Peter Ueberroth, President of the 1984 Los Angeles Organising Committee, later observed wryly that “Seoul gave away quietly to each member, two first-class air tickets. The free tickets turned the trick”.

It fell to IOC President Samaranch to announce the result. Seoul had won by a staggering 52 votes to 27. The veteran Olympic journalist John Roddawrote in The Guardian that “Seoul did not just beat Nagoya but wiped them out”.

The Seoul bidding team flew home in style by jumbo jet, specially flown in by Korean Air to collect them.

There were many problems on the road to 1988, not least a dispute with the Kellogg’s corporation when the Olympic mascot was unveiled. The Americans felt Hodori, a tiger, resembled “Tony the Tiger” from Kellogg’s Frosties packets.

Seoul 1988 mascot, Hodori the tiger, caused arguments with Kellogg's
Seoul 1988 mascot, Hodori the tiger, caused arguments with Kellogg's ©Seoul 1988

More seriously there was the problem of North Korea. The Demilitarized Zone separating North and South was little more than an hour’s journey from Seoul.

Mayor Park Young Su had spoken of his hopes for a rapprochement.

“We are a divided country but all Koreans speak the same language and they share 5,000 years of culture. The Olympic Games of 1988 will be a great event for all Korean people.”

Over the next three years, the North Koreans demanded co-hosting rights for the Games. Samaranch did his best to bring them the fold but although there were protracted negotiations these eventually came to nothing and North Korea were one of half-a-dozen nations who stayed away. But, following the American-led boycott of Moscow 1980 and the retaliation in Los Angeles four years later by the Soviet Union and its satellites, this was considered a major triumph. 

Samaranch had needed to call on all his experience gained in his days as Spain’s ambassador in Moscow to get the Eastern Bloc to compete, though. Even the official invitations were dispatched from Lausanne rather than Seoul to ensure there would be minimal pretext for refusal. The ploy worked.

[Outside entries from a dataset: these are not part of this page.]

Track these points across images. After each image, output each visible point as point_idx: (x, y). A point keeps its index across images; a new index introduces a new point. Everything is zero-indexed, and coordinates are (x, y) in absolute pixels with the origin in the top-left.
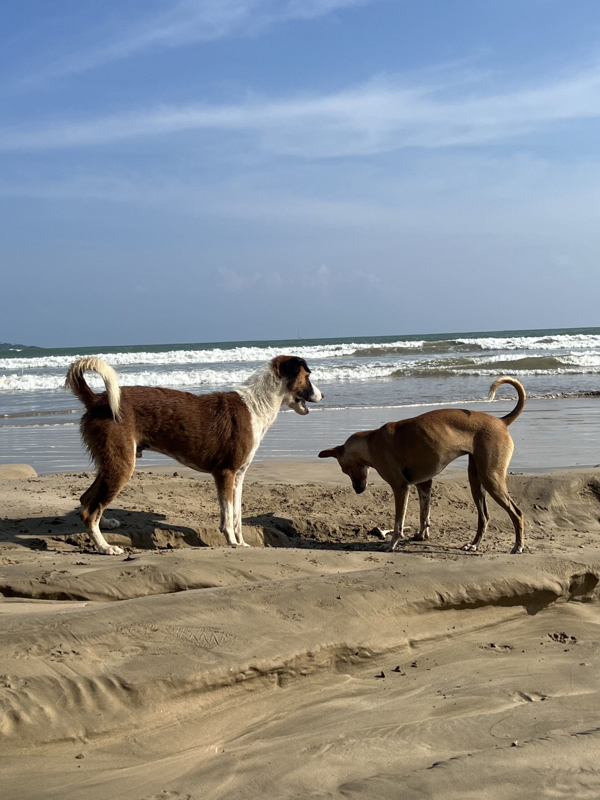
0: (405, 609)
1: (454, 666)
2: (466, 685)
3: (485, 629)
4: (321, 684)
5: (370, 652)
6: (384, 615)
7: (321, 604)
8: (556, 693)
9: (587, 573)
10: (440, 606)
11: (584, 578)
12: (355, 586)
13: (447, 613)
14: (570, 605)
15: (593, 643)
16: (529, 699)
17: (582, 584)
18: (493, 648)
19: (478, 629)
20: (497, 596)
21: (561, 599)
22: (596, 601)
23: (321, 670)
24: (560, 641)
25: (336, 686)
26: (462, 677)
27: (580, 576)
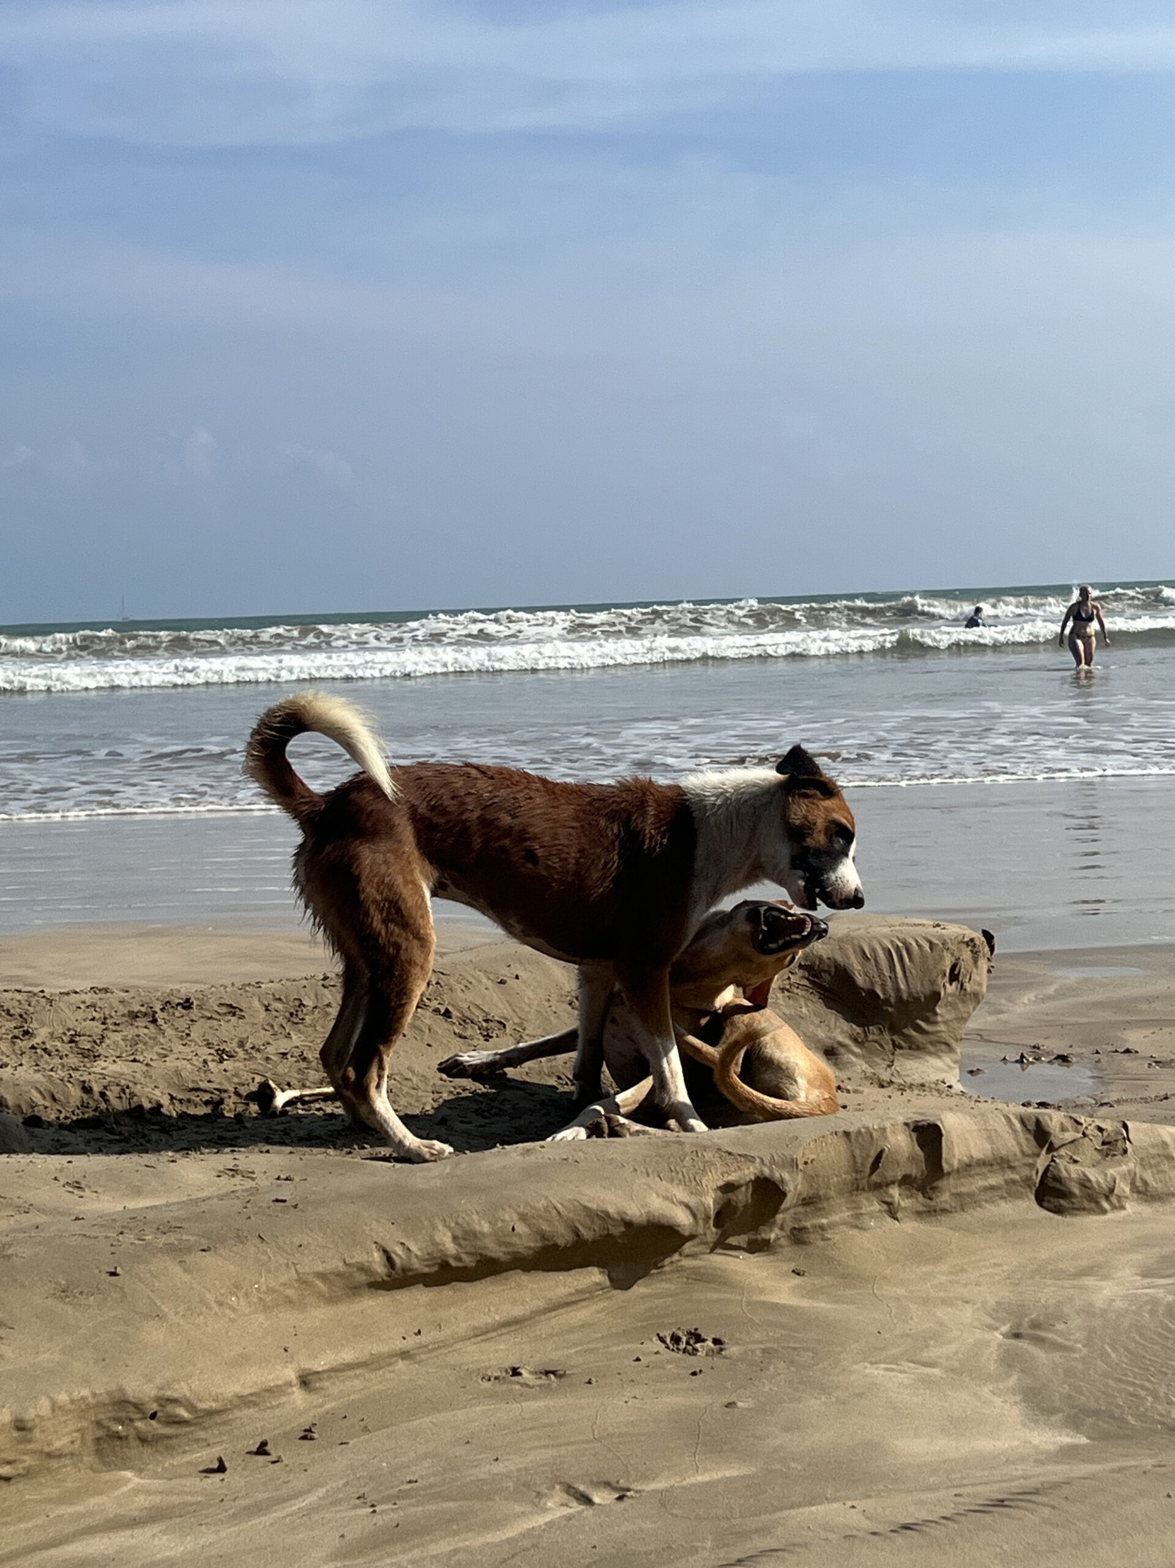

At the end of the 1984 Los Angeles Games, a Seoul city dance troupe offered a taste of what was to come in 1988. Newspapers around the world also carried pictures of the now complete Olympic Stadium four years ahead of time.

In those days, Summer and Winter Games were held in the same year, but as Seoul and Winter hosts Calgary made plans, the price of television rights soared. Seoul expected over $500 million (£320 million/€453 million) from the American television network alone and, although this did not materialise, the figures were still eye watering.

As a result, the IOC took the decision to hold the Winter Games in a separate cycle from 1994.

Seoul successfully staged the 1986 Asian Games and then in September 1988, a seven-year-old boy - born the very day that the Olympic Games were won -rolled a hoop into the Olympic Stadium in a symbolic act as a spectacular ceremony began. A few hours later, Roh Tae Woo, now President of South Korea, opened the Games of the 24th Olympiad. Far from signalling the end of the Olympic Movement, they were acclaimed by IOC President Samaranch as “the most universal ever”. He later credited the Seoul Games with hastening the road to democracy in South Korea.

And it had all seemed so bleak in 1981.